Again, the only thing "sought" by the process is reproductive success. I get peeved about the use of the loose colloquial definition of evolution where it is intentionally or through ignorance, conflated with the biological definition - e.g. by creationists.
It’s not ignorance or intention, in this case. It’s simply that I don’t have any term that fits as closely... so I make do with what I’ve got.
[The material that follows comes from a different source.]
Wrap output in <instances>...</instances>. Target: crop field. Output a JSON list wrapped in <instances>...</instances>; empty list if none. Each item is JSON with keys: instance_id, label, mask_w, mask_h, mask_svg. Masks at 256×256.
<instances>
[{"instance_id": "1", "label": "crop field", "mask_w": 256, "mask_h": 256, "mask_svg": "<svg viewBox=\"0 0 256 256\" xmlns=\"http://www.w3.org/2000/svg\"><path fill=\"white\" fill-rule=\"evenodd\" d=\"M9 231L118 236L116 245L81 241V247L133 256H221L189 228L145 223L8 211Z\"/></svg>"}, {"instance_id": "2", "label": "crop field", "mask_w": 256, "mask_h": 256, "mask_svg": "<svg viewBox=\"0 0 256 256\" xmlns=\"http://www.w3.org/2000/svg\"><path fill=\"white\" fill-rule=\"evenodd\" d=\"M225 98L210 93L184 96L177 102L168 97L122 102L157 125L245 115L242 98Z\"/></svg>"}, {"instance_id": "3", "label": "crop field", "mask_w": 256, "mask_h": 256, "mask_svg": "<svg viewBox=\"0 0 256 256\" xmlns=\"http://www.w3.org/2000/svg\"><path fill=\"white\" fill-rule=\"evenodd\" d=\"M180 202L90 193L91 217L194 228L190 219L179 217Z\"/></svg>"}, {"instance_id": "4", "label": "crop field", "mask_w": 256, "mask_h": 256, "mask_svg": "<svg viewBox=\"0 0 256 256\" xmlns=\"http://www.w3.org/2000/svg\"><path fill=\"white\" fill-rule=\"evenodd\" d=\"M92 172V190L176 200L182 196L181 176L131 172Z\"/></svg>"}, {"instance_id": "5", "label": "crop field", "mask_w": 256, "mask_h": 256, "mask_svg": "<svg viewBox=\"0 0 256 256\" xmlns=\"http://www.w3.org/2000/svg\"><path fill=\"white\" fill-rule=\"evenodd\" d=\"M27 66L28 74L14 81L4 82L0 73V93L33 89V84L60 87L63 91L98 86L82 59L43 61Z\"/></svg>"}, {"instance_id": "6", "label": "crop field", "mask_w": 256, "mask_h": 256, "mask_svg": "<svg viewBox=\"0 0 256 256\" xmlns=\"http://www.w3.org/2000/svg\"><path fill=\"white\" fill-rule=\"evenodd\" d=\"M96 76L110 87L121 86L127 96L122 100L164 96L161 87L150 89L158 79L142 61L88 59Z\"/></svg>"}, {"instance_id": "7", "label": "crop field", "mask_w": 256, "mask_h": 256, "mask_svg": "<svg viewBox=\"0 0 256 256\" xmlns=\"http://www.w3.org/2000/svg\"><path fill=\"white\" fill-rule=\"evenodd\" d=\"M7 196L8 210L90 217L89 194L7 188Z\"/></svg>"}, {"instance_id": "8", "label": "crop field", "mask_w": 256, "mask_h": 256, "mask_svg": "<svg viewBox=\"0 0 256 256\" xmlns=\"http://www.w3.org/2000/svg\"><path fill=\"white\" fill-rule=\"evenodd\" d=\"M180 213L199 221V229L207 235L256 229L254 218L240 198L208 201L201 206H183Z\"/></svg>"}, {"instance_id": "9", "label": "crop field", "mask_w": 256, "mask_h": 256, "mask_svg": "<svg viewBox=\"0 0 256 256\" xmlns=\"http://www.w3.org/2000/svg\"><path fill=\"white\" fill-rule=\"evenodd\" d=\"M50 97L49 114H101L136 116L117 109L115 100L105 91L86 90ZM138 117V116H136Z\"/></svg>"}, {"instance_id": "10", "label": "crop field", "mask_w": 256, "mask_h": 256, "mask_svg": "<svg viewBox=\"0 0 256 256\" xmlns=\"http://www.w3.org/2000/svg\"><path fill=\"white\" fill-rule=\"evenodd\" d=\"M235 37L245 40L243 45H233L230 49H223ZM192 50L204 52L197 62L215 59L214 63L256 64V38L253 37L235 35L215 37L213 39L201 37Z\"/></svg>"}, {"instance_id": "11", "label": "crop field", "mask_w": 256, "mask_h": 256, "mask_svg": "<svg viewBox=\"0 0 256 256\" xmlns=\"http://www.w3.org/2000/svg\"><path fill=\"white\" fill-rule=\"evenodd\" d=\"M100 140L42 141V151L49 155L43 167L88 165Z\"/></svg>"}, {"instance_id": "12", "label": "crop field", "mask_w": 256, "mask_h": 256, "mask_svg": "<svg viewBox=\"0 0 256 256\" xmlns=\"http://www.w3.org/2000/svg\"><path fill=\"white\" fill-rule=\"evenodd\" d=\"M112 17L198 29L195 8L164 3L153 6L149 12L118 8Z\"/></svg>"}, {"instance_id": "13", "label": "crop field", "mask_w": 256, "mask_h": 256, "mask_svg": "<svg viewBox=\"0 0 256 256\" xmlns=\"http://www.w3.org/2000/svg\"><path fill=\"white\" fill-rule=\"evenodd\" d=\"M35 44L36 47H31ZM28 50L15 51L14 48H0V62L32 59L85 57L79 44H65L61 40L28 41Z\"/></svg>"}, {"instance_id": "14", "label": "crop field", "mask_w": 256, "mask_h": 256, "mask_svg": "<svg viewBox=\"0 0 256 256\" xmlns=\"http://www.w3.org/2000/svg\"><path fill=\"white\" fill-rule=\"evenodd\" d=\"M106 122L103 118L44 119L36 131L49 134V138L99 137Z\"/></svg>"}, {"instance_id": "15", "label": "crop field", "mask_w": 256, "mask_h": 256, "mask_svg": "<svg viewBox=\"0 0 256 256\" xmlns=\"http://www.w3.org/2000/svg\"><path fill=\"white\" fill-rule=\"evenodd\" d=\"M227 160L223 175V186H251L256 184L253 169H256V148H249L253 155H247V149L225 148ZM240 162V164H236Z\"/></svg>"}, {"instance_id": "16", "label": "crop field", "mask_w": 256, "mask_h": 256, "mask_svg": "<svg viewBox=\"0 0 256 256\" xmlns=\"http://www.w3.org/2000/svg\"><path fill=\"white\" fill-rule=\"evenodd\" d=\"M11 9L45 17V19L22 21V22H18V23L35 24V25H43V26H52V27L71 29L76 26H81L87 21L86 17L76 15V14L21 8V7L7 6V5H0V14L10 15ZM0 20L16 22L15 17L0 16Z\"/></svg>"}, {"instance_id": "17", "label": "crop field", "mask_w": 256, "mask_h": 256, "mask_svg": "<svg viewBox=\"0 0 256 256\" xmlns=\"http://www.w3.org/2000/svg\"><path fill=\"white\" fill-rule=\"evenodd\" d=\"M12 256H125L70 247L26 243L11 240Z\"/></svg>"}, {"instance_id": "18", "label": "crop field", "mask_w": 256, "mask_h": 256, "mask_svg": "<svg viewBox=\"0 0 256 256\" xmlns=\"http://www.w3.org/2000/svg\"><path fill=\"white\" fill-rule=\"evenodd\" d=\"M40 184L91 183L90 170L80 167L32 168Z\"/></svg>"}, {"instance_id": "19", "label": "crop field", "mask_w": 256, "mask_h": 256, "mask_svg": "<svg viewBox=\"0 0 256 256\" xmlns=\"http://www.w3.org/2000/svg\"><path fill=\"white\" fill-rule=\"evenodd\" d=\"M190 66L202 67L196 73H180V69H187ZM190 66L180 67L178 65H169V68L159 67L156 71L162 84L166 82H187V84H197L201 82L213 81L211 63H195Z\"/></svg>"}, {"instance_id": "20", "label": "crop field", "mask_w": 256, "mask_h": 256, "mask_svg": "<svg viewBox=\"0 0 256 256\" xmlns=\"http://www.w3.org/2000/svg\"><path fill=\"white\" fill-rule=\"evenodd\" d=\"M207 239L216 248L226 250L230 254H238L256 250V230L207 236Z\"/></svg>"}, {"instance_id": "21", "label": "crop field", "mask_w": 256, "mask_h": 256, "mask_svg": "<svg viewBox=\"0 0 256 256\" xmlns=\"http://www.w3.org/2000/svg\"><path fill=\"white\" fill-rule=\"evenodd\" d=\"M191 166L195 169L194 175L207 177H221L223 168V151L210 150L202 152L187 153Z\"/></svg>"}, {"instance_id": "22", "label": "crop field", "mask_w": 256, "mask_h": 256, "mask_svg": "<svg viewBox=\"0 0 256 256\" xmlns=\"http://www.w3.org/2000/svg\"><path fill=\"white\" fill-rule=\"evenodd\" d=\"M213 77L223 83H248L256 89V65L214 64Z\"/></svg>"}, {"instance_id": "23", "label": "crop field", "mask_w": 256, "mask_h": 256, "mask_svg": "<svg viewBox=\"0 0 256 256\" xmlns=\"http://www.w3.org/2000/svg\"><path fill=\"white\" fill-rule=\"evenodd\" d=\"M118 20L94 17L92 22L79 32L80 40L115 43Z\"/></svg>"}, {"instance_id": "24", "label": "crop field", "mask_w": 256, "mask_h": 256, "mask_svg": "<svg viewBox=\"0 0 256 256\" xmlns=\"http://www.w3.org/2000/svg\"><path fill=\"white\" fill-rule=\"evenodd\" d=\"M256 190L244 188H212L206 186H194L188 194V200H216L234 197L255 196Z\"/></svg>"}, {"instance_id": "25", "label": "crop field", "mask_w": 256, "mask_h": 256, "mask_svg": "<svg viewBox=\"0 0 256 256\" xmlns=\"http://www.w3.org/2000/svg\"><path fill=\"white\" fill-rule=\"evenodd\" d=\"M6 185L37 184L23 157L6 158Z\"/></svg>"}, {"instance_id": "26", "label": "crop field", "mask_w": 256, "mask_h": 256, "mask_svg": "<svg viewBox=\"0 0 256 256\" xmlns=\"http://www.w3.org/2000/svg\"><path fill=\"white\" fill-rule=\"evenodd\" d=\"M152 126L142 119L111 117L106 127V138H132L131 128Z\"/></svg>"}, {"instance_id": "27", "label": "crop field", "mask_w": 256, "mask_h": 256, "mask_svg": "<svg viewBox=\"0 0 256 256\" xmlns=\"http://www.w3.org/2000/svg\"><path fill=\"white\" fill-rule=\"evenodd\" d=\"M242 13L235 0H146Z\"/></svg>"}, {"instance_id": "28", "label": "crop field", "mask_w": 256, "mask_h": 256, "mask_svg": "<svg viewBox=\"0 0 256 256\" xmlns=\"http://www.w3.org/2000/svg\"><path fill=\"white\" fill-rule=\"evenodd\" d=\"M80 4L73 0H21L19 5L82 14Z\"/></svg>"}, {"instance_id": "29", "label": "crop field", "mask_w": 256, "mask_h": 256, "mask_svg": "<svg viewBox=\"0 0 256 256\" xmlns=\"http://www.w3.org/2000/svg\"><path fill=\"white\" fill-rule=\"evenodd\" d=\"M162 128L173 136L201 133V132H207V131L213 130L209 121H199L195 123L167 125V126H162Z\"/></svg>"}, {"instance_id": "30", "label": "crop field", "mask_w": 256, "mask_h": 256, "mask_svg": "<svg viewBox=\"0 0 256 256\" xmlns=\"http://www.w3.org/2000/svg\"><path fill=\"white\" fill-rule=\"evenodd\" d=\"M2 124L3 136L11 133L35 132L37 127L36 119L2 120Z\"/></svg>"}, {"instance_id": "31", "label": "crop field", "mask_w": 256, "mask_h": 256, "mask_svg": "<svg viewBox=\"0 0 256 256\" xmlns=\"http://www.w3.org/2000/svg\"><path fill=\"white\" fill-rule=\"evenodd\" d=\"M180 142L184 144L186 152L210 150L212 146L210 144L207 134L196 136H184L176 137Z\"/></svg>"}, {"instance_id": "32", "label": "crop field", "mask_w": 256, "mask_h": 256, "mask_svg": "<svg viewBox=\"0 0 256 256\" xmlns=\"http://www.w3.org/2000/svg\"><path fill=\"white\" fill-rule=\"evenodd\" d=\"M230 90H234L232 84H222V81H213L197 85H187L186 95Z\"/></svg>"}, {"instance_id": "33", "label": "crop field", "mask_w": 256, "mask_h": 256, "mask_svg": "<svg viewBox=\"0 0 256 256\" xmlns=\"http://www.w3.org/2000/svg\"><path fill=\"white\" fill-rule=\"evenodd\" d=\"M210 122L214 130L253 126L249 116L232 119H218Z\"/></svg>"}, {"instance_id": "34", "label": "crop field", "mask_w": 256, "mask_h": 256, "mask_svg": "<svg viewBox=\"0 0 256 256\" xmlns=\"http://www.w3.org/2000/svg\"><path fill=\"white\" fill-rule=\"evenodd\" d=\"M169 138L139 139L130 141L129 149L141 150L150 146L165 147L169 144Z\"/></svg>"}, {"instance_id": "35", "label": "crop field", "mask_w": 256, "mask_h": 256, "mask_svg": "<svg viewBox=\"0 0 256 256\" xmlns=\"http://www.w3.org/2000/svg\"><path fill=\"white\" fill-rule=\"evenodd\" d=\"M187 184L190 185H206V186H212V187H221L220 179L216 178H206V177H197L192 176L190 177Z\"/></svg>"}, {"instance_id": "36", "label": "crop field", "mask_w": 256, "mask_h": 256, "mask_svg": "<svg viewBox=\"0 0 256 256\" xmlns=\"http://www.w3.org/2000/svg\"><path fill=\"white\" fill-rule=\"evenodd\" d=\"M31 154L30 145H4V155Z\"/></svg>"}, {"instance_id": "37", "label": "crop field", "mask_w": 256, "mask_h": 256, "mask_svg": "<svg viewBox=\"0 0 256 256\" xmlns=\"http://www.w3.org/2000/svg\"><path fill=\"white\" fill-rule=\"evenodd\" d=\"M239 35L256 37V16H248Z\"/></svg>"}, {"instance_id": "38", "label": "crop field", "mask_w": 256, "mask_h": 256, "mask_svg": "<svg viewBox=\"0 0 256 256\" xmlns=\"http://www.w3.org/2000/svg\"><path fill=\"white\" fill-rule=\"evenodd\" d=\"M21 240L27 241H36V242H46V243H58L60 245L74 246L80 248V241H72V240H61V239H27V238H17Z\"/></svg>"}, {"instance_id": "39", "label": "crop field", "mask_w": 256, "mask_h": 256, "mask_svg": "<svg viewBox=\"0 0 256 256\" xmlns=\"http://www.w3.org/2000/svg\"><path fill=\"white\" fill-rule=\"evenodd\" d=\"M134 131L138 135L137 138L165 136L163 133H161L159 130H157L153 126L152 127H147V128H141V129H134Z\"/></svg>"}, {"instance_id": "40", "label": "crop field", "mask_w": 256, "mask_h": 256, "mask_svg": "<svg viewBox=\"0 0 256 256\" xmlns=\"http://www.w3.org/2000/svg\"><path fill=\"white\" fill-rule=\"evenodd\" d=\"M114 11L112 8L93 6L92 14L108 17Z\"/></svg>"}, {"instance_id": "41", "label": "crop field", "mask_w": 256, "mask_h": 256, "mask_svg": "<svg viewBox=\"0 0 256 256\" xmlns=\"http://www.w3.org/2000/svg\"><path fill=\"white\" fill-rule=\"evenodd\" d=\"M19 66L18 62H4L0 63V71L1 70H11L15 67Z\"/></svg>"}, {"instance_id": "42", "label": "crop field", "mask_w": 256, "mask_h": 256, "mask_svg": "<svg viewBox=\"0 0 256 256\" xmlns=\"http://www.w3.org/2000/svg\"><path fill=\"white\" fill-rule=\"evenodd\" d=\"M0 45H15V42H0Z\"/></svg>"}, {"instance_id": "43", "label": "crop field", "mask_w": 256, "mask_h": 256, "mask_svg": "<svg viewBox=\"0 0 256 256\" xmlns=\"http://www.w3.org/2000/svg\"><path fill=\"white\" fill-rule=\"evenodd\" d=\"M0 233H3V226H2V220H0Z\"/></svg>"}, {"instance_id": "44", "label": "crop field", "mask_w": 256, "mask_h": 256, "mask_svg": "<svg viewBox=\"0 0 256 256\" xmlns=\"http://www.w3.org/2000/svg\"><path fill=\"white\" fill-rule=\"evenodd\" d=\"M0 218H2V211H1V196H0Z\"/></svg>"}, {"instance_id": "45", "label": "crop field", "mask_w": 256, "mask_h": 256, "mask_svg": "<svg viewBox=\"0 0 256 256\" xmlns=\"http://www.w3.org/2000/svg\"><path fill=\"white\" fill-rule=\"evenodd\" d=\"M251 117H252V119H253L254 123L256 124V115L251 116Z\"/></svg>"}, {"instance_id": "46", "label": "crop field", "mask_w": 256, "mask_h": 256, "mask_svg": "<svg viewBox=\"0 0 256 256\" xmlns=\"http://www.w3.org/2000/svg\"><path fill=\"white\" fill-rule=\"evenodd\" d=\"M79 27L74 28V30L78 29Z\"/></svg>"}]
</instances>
Humor me, and step out of the strict biological sense for a bit. Ideas “replicate” when they pass from one person to another, don’t they? And the replicate imperfectly. Relationships among elements in a complex system aren’t invented new each time a pair changes, what worked before is the default... and it continues to work until something in the conditions changes. In that sense, the relationship is replicated, but it is also imperfect because the environment, the set of conditions in which the relationship is occurring, is not static.

I know thus is an extremely abstract application of a specific concept. Think of it like extending the concept of “oak” to the concept of “tree” then to “Forest “ and eventually to “ecology”. I’m not claiming to be super brilliant or anything, just trying to frame that I know this is abstract, but it’s rooted in something reasonable.

So consider an oxygen atom at moderate temperatures in a neutrally charged environment. That oxygen atom will pair with the nearest oxygen atom, even if there are hydrogen atoms present. The “relationship” is the pairing. Now, most of the time, this is going to be true... but sometimes there are going to be pockets of other elements closer, and the oxygen will bond with them, even if it’s not as strong a bond... they do what makes them most stable in their current environment. So that relationship “replicates”, and it does so “imperfectly”. Now let’s say that the temperature drops and there’s an electrical charge added. Now it’s less stable for oxygen to pair with oxygen - it’s more stable for oxygen to pair with two hydrogens. The dynamic at play - the relationship that produces the highest degree of organization, the highest degree of order, changes with the environment.

Now shift a bit and think about viruses. They replicate, but they don’t replicate in the same way other organism do when we usually talk about evolution. They hijack cells and make copies of themselves. But they also evolve, don’t they? They change with conditions, and those viruses that are better at replications themselves in a given set of conditions are the ones that persist.

At the end of the day, I do t think genes actually care about reproduction. They care about their material persisting and bring copies for as long as possible. They don’t care about sex, sex us nothing more than the mechanism by which that genetic code persists longer.

A genetic algorithm doesn’t reproduce, it persists the winners to the next iteration. Same thing when it comes to ideas, societies, and any other complex relationship within a dynamic environment. That which is “fit” persists until it is no longer fit.

*All references to things caring, choosing, or other anthropomorphisms are not to be taken literally. There just aren’t any words for it that don’t include those kinds of terms!